# WRITTEN INSTRUCTION 1:
In the records, from the start down to the line containing "List each element's", swap "bounding box" for "enclosing rectangle" and give back those lines with nothing else changed. Leave out the pictures.

# SOURCE DOCUMENT:
-=-=-

Under the redrawn map, Democratic Rep. Shomari Figures would be likely to lose out.
A lower court found that the map intentionally discriminated against Black voters in violation of the Constitution’s 14th Amendment. In an earlier ruling, the court had also found that the map violated the Voting Rights Act.
The intentional discrimination decision was based on the fact that the state drew the 2023 map with one majority-Black district even after the lower court suggested that there should be two after it found an earlier map violated the Voting Rights Act. That ruling rejecting Alabama’s 2021 map was upheld by the Supreme Court in 2023.
But the Supreme Court asked the lower court to take a new look at the case in light of its recent ruling in a case from Louisiana that weakened the Voting Rights Act, a law that previously placed sharp limits on states’ diluting the power of minority voters.
The three-judge panel on May 26 concluded for a second time that the map was unconstitutional.
In Tuesday’s order, the majority said the lower court did not sufficiently take into account its Louisiana ruling, which requires judges to largely defer to states’ partisan interests in drawing maps that benefit the majority party.
The majority also faulted the lower court for issuing a ruling so close to the election.
“Here, the District Court interposed itself into Alabama’s ongoing efforts to conduct its imminent 2026 congressional elections under maps that its elected representatives selected,” the court said. “Its view that conducting the elections under court-imposed maps would be more convenient for the State was not a valid justification for that intervention.”
The decision is likely to add fuel to criticism that the Supreme Court itself acted too close to the midterm elections when it issued the Louisiana ruling, less than three weeks before that state planned to hold its congressional primaries.
Sotomayor made exactly that point in her dissent, saying the court could have used its authority “to fix the mess it has created” but instead chose to “deepen it further.”
The court could have allowed an “orderly election” using the existing map, but instead chose a “chaotic election, held under a never-before-used congressional map that intentionally discriminates against Black Alabamians,” she added.
The ruling also “corrodes the rule of law by rewarding Alabama’s gamesmanship and outright defiance of court orders,” Sotomayor said.
The state’s primaries were originally due to take place May 19, but officials pushed them back while they raced to respond to the Supreme Court’s Louisiana ruling and restore their preferred map. The primaries are now set to take place Aug. 11.
The last year has seen an unprecedented wave of fast-track redistricting that was kicked off by President Donald Trump’s demand that Texas redraw its map to favor Republicans. Usually, maps are drawn only once a decade following the U.S. census.
Republicans have a narrow majority in the U.S. House and are seeking to minimize their losses in the midterm elections in November.
The redistricting situation was made more complicated by the Supreme Court ruling in the Louisiana case, which sparked a frenzy among mostly Southern states to redraw maps to eliminate majority-Black districts held by Democrats.

-=-=-

# MATERIAL FOR THIS TASK:
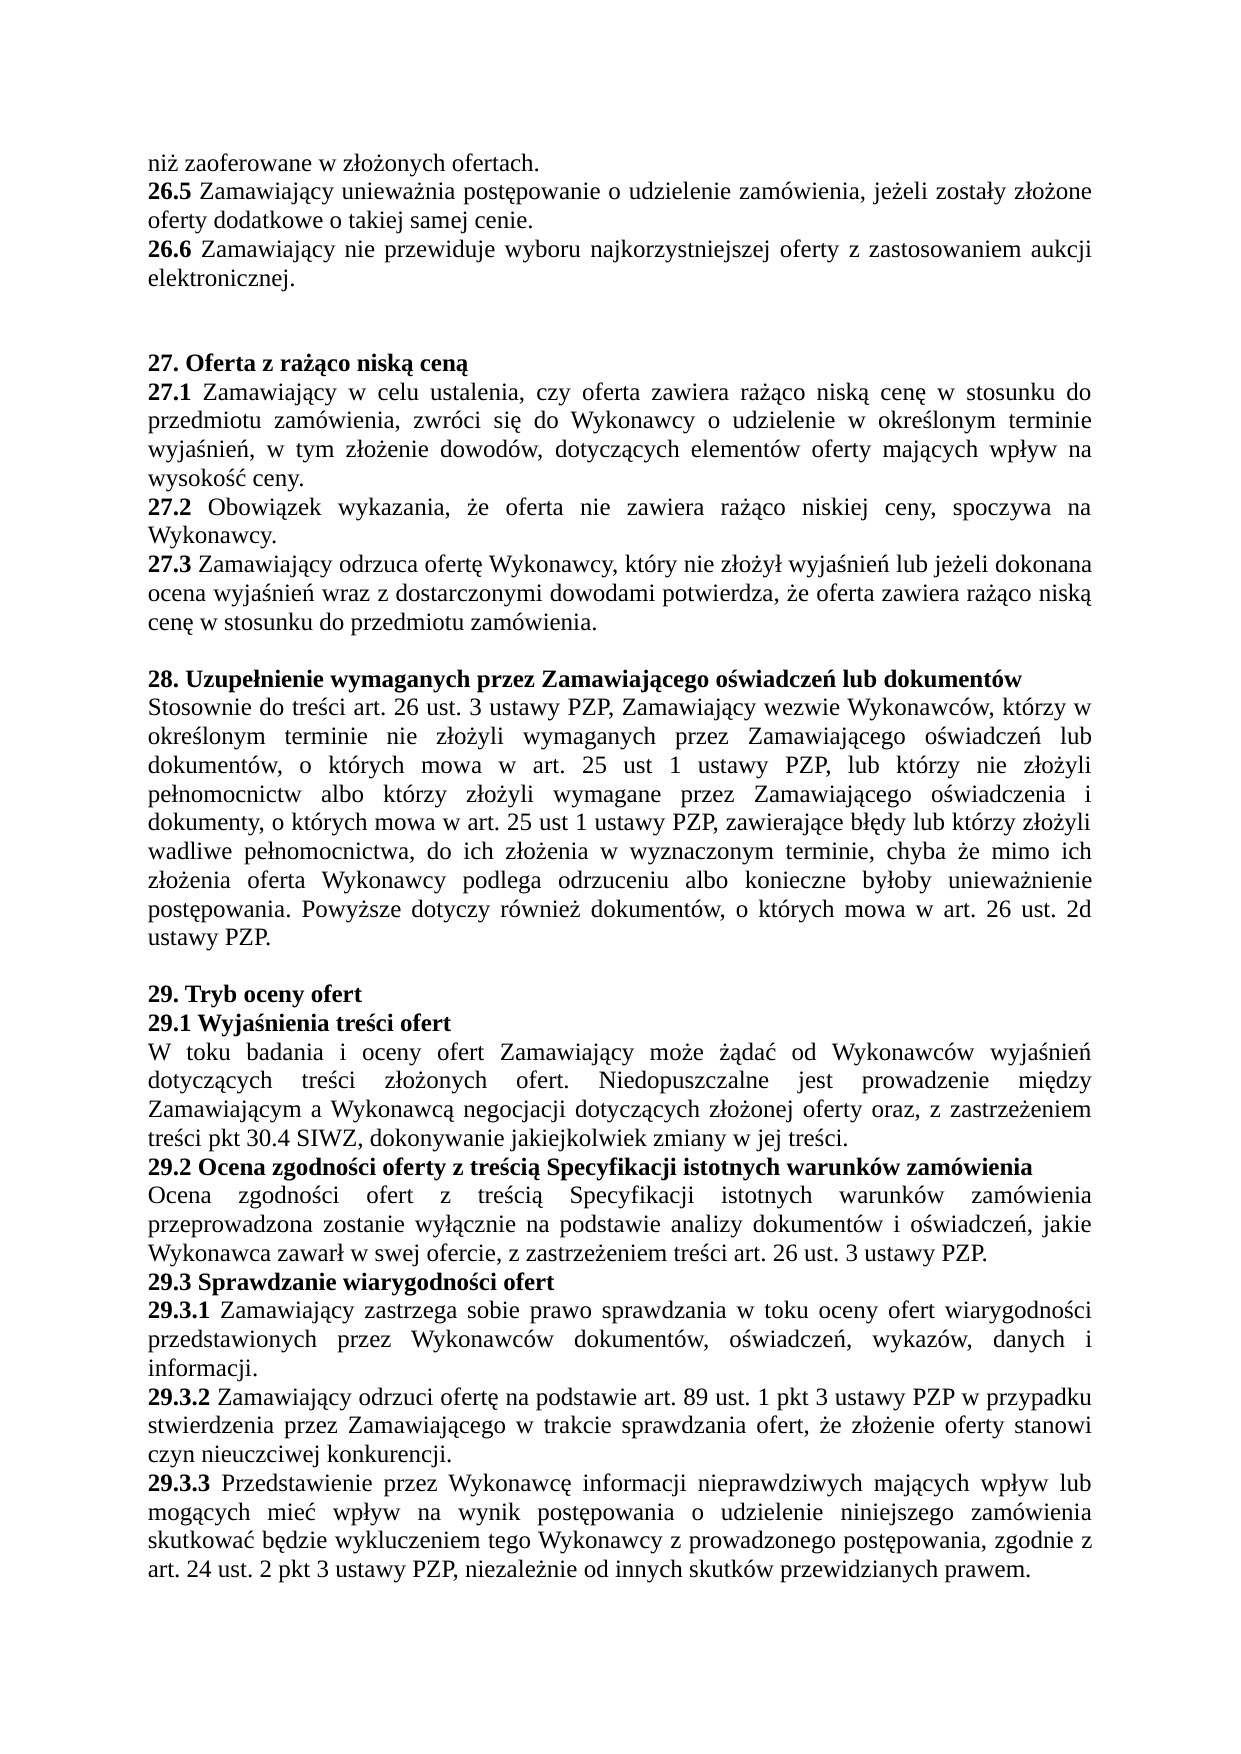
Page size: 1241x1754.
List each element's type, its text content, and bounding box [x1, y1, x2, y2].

text Ocena zgodności ofert z treścią Specyfikacji istotnych warunków zamówienia przeprowadzona zostanie wyłącznie na podstawie analizy dokumentów i oświadczeń, jakie Wykonawca zawarł w swej ofercie, z zastrzeżeniem treści art. 26 ust. 3 ustawy PZP. [148, 1180, 1093, 1267]
text 27.1 Zamawiający w celu ustalenia, czy oferta zawiera rażąco niską cenę w stosunku do przedmiotu zamówienia, zwróci się do Wykonawcy o udzielenie w określonym terminie wyjaśnień, w tym złożenie dowodów, dotyczących elementów oferty mających wpływ na wysokość ceny. [148, 377, 1093, 492]
text 29. Tryb oceny ofert [148, 979, 1093, 1008]
text 29.3.2 Zamawiający odrzuci ofertę na podstawie art. 89 ust. 1 pkt 3 ustawy PZP w przypadku stwierdzenia przez Zamawiającego w trakcie sprawdzania ofert, że złożenie oferty stanowi czyn nieuczciwej konkurencji. [148, 1382, 1093, 1468]
text 29.3.3 Przedstawienie przez Wykonawcę informacji nieprawdziwych mających wpływ lub mogących mieć wpływ na wynik postępowania o udzielenie niniejszego zamówienia skutkować będzie wykluczeniem tego Wykonawcy z prowadzonego postępowania, zgodnie z art. 24 ust. 2 pkt 3 ustawy PZP, niezależnie od innych skutków przewidzianych prawem. [148, 1468, 1093, 1583]
text W toku badania i oceny ofert Zamawiający może żądać od Wykonawców wyjaśnień dotyczących treści złożonych ofert. Niedopuszczalne jest prowadzenie między Zamawiającym a Wykonawcą negocjacji dotyczących złożonej oferty oraz, z zastrzeżeniem treści pkt 30.4 SIWZ, dokonywanie jakiejkolwiek zmiany w jej treści. [148, 1037, 1093, 1152]
text niż zaoferowane w złożonych ofertach. [148, 148, 1093, 176]
text 27.2 Obowiązek wykazania, że oferta nie zawiera rażąco niskiej ceny, spoczywa na Wykonawcy. [148, 492, 1093, 549]
text 29.1 Wyjaśnienia treści ofert [148, 1008, 1093, 1037]
text 27.3 Zamawiający odrzuca ofertę Wykonawcy, który nie złożył wyjaśnień lub jeżeli dokonana ocena wyjaśnień wraz z dostarczonymi dowodami potwierdza, że oferta zawiera rażąco niską cenę w stosunku do przedmiotu zamówienia. [148, 549, 1093, 636]
text 26.6 Zamawiający nie przewiduje wyboru najkorzystniejszej oferty z zastosowaniem aukcji elektronicznej. [148, 234, 1093, 291]
text 29.3.1 Zamawiający zastrzega sobie prawo sprawdzania w toku oceny ofert wiarygodności przedstawionych przez Wykonawców dokumentów, oświadczeń, wykazów, danych i informacji. [148, 1295, 1093, 1382]
text 26.5 Zamawiający unieważnia postępowanie o udzielenie zamówienia, jeżeli zostały złożone oferty dodatkowe o takiej samej cenie. [148, 176, 1093, 234]
text 27. Oferta z rażąco niską ceną [148, 348, 1093, 377]
text Stosownie do treści art. 26 ust. 3 ustawy PZP, Zamawiający wezwie Wykonawców, którzy w określonym terminie nie złożyli wymaganych przez Zamawiającego oświadczeń lub dokumentów, o których mowa w art. 25 ust 1 ustawy PZP, lub którzy nie złożyli pełnomocnictw albo którzy złożyli wymagane przez Zamawiającego oświadczenia i dokumenty, o których mowa w art. 25 ust 1 ustawy PZP, zawierające błędy lub którzy złożyli wadliwe pełnomocnictwa, do ich złożenia w wyznaczonym terminie, chyba że mimo ich złożenia oferta Wykonawcy podlega odrzuceniu albo konieczne byłoby unieważnienie postępowania. Powyższe dotyczy również dokumentów, o których mowa w art. 26 ust. 2d ustawy PZP. [148, 692, 1093, 951]
text 28. Uzupełnienie wymaganych przez Zamawiającego oświadczeń lub dokumentów [148, 664, 1093, 692]
text 29.3 Sprawdzanie wiarygodności ofert [148, 1267, 1093, 1295]
text 29.2 Ocena zgodności oferty z treścią Specyfikacji istotnych warunków zamówienia [148, 1152, 1093, 1180]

-=-=-

# WRITTEN INSTRUCTION 2:
According to the article on Alabama's congressional map, when are the state's primaries now set to take place?

# REPLY 1:
Page size: 1241x1754.
List each element's type, its text content, and enclosing rectangle [x1, y1, x2, y2].

# REPLY 2:
Aug. 11.